Fecal calprotectin and endoscopic scores: The cornerstones in clinical practice for evaluating mucosal healing in inflammatory bowel disease

Table 4 Practical pearls for the use of fecal calprotectin in Crohn’s disease

FC is a reliable test in distinguishing patients with IBD from those with IBS. A cutoff of ≤50 μg/g appears to have a better sensitivity and a negative predictive value of > 95% for IBD in Western countries[18]

FC should be measured before starting or optimizing any therapy for CD, at the end of the induction phase, every 2–4 mo in patients being treated for active disease, and every 6–12 mo during the maintenance therapy in those in symptomatic remission; and in case of clinical relapse of disease[14,20]

In patients with CD in symptomatic remission with confirmation of endoscopic remission within the last 3 years, an FC of < 150 µg/g can reliably rule out active inflammation and avoid routine endoscopic reassessment with relatively low false negatives[20]

Where there is a symptom-biomarker disconnect, or in patients with mild symptoms, an FC value of > 150 µg/g is insufficient to identify endoscopically active inflammation. In this context, endoscopic or radiologic assessment is necessary to truly define the presence of active disease before making empiric treatment adjustments[20]

In the presence of moderate to severe symptoms, an elevated FC strongly suggests endoscopically active disease and can be used to make decisions regarding most changes in therapy. However, normal FC is insufficient to dismiss inflammation, and endoscopic or radiologic assessment is important in this setting[20]

In small bowel CD, where only a short segment of involvement may exist, as well as in relatively proximal disease (upper gastrointestinal, stomach, and esophagus), the FC concentrations may not be elevated to that degree and produce false negatives[57]

Many times, FC is highly effective in detecting endoscopic ulcerations regardless of the CD location. A cutoff value of > 200 μg/g in patients with isolated ileal involvement and > 250 μg/g for ileocolonic or colonic disease may be the optimal threshold to detect endoscopic ulcerations[90]

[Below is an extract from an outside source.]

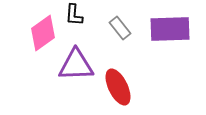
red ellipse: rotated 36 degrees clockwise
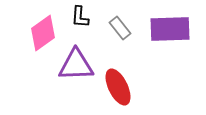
black L-shape: moved 6 px right, 2 px down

Normalization of FC (e.g., < 250 μg/g) within 12 mo of starting therapy is associated with a reduced risk of CD progression[91]

In patients with CD in surgically induced remission within the past 12 mo at a low risk of postoperative recurrence, an FC value of < 50 μg/g reliably rules out postoperative recurrence. In patients at high risk (e.g., smokers, more than one intestinal resection, surgery due to penetrating disease, perianal disease, and long segments of small bowel resection), FC cannot be used to rule out or confirm endoscopic recurrence[20]

After ileocecal resection, an FC cutoff value of > 150 μg/g is likely to have the best overall accuracy in predicting postoperative endoscopic recurrence, with a sensitivity of approximately 70%[92]

FC concentration from an ileostomy effluent can be used for assessing and monitoring small bowel inflammation and disease recurrence. An FC level of > 60 μg/g is strongly suggestive of the presence of small bowel inflammation[93]

Adapted from Dajti et al[18], Kapel et al[14], Ananthakrishnan et al[20], D'Amico et al[57], Buisson et al[90], Plevris et al[91], Tham et al[92], and Daoud et al[93]. CD: Crohn’s disease; FC: Fecal calprotectin; IBD: Inflammatory bowel disease; IBS: Irritable bowel syndrome.